Toegegeven, Visser bespreekt kort dat onderzoek ook heeft uitgewezen dat cijfers goed zijn voor het gevoel van competentie. Hoe leerlingen cijfers ervaren ligt aan de docent: “Ervaren ze het cijfer als een manier waarop een leraar feedback geeft die hun laat zien waar ze goed in zijn of waar ze beter in kunnen worden, dan is dat goed voor hun intrinsieke motivatie. Ervaren ze het daarentegen als een middel waarmee een leraar druk uitoefent om iets gedaan te krijgen, dan is dat juist funest voor hun intrinsieke motivatie.” Daarna vervolgt hij echter met onderzoeken die aangeven dat zowel autonomie, verbinding, én competentie negatief worden beïnvloed door cijfers. Hier gaat hij te kort door de bocht en mist het bredere perspectief dat hij eerder leek in te zetten. Cijfers creëren volgens Visser een dictatuur.
beloningen
Beloningen werken slecht voor de intrinsieke motivatie. In mijn artikel “De Leugen van Gamification” betoogde ik al dat punten, badges, en leaderboards vaak intrinsieke motivatie negatief beïnvloeden. Ook Karl Kapp, gamification expert, geeft aan: “vooral in een leersituatie zal er waarschijnlijk weinig of geen overdracht plaatsvinden als de leerling uiteindelijk alleen gemotiveerd is door de beloningen.” (The Gamification of Learning and Instruction, p. 93). Alfie Kohn voegt daar aan toe: “‘Doe dit en je krijgt dat’ zorgt ervoor dat mensen zich richten op het ‘dat’, niet op ‘dit’” (Punished by Rewards, p. 67). Cijfers als beloning maakt dat leerlingen zich richten op het cijfer en minder op de inhoud. In het ergste geval koppelen leerlingen hun identiteit aan hun cijfers: wie ze zijn en hoeveel ze waard zijn.
:::
**Opdracht**:
Pak de tekst over cijfers en motivatie weer op na de laatste zin en schrijf hem verder. De regels hieronder staan los van de tekst over cijfers en motivatie.
:::
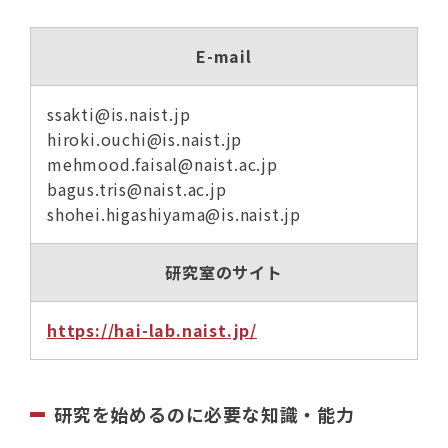
E-mail
ssakti@is.naist.jp
hiroki.ouchi@is.naist.jp
mehmood.faisal@naist.ac.jp
bagus.tris@naist.ac.jp
shohei.higashiyama@is.naist.jp
研究室のサイト
https://hai-lab.naist.jp/
研究を始めるのに必要な知識・能力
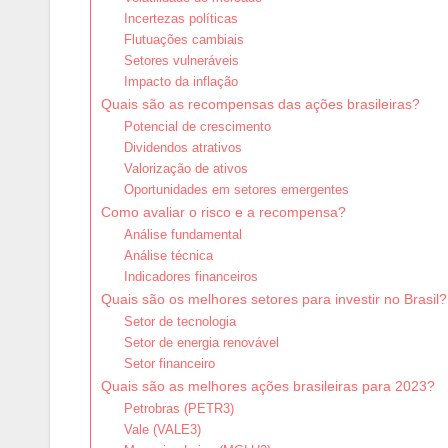
Incertezas políticas
Flutuações cambiais
Setores vulneráveis
Impacto da inflação
Quais são as recompensas das ações brasileiras?
Potencial de crescimento
Dividendos atrativos
Valorização de ativos
Oportunidades em setores emergentes
Como avaliar o risco e a recompensa?
Análise fundamental
Análise técnica
Indicadores financeiros
Quais são os melhores setores para investir no Brasil?
Setor de tecnologia
Setor de energia renovável
Setor financeiro
Quais são as melhores ações brasileiras para 2023?
Petrobras (PETR3)
Vale (VALE3)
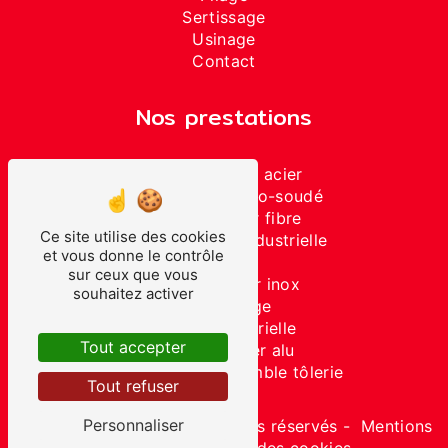
Sertissage
Usinage
Contact
Nos prestations
Découpe laser acier
Ensemble mécano-soudé
Découpe laser fibre
Ce site utilise des cookies
Sous-traitance industrielle
et vous donne le contrôle
Soudure
sur ceux que vous
Découpe laser inox
souhaitez activer
Assemblage
Tôlerie industrielle
Tout accepter
Découpe laser alu
Fabrication d'ensemble tôlerie
Tout refuser
Personnaliser
©
Vistalid
- 2026 - Tous droits réservés -
Mentions
légales
-
Gestion des cookies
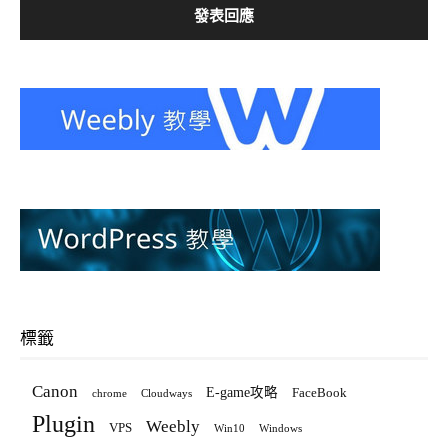
標籤
Canon
E-game攻略
FaceBook
chrome
Cloudways
Plugin
Weebly
VPS
Win10
Windows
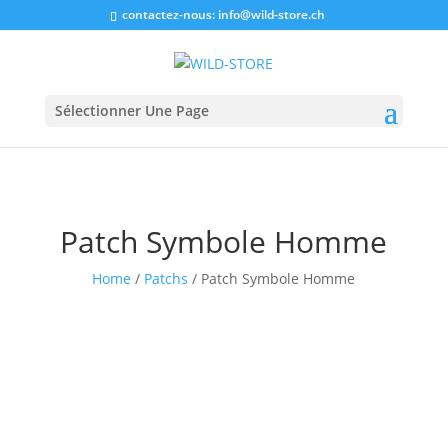
contactez-nous:
info@wild-store.ch
Sélectionner Une Page
Patch Symbole Homme
Home
/
Patchs
/ Patch Symbole Homme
:::
**Antwoord**:
Alle onderzoeken die Visser aanhaalt, Ryan en Deci, Krijgsman, Pulfrey, Butera en Darnon, kijken naar het effect van cijfers als beloning. In ieder onderzoek worden cijfers aan het einde van een taak gegeven zonder dat er sprake is van een leerproces. Je kunt als testpersoon niets met deze cijfers behalve aanschouwen. Ze vertellen alleen of je iets goed hebt gedaan of niet. Wat deze onderzoeken aantonen is dat cijfers als beloning niet werken. De onderzoeken zeggen weinig tot niets over cijfers als instrument. Dit is een belangrijk verschil omdat het verkeerd interpreteren van de resultaten van deze onderzoeken kan resulteren in de schadelijke aanname dat cijfers uit het onderwijs moeten (don’t shoot the messenger).
Cijfers hebben echter weldegelijk een beloningselement in zich en het is onvermijdelijk dat cijfers ook een extrinsieke invloed hebben op een leerling. Het is zelfs noodzakelijk. Leren doet immers pijn en je hebt nog wel eens een zetje nodig om in een ‘flow state’ te komen of geïnteresseerd te raken in onderwerpen die op het eerste gezicht eigenaardig of te moeilijk lijken. Daarnaast zijn extrinsieke en intrinsieke motivatie onlosmakelijk met elkaar verbonden en is niet altijd duidelijk of iemand actie onderneemt vanuit zichzelf of vanwege een externe factor. Het is de wisselwerking tussen beide motivaties die een leerling tot leren zet. Het is dan ook aan de docent om in de lessen beide motivaties te gebruiken om de leerling verder te helpen.
beoordelen
In de eerste plaats zijn cijfers het resultaat van een beoordeling. De vraag is dan niet, willen we cijfers geven, maar willen we beoordelen? Willen we meten? Iedere beoordeling kent namelijk cijfers. Dat kan op een schaal van 1,0 tot 10,0, of van F tot A, of van rood tot blauw, of een rubric, of slechts een voldoende of onvoldoende zijn (mijn voorkeur voor het gehele onderwijs heeft overigens een viercijferig systeem met onvoldoende, zwak, voldoende, goed).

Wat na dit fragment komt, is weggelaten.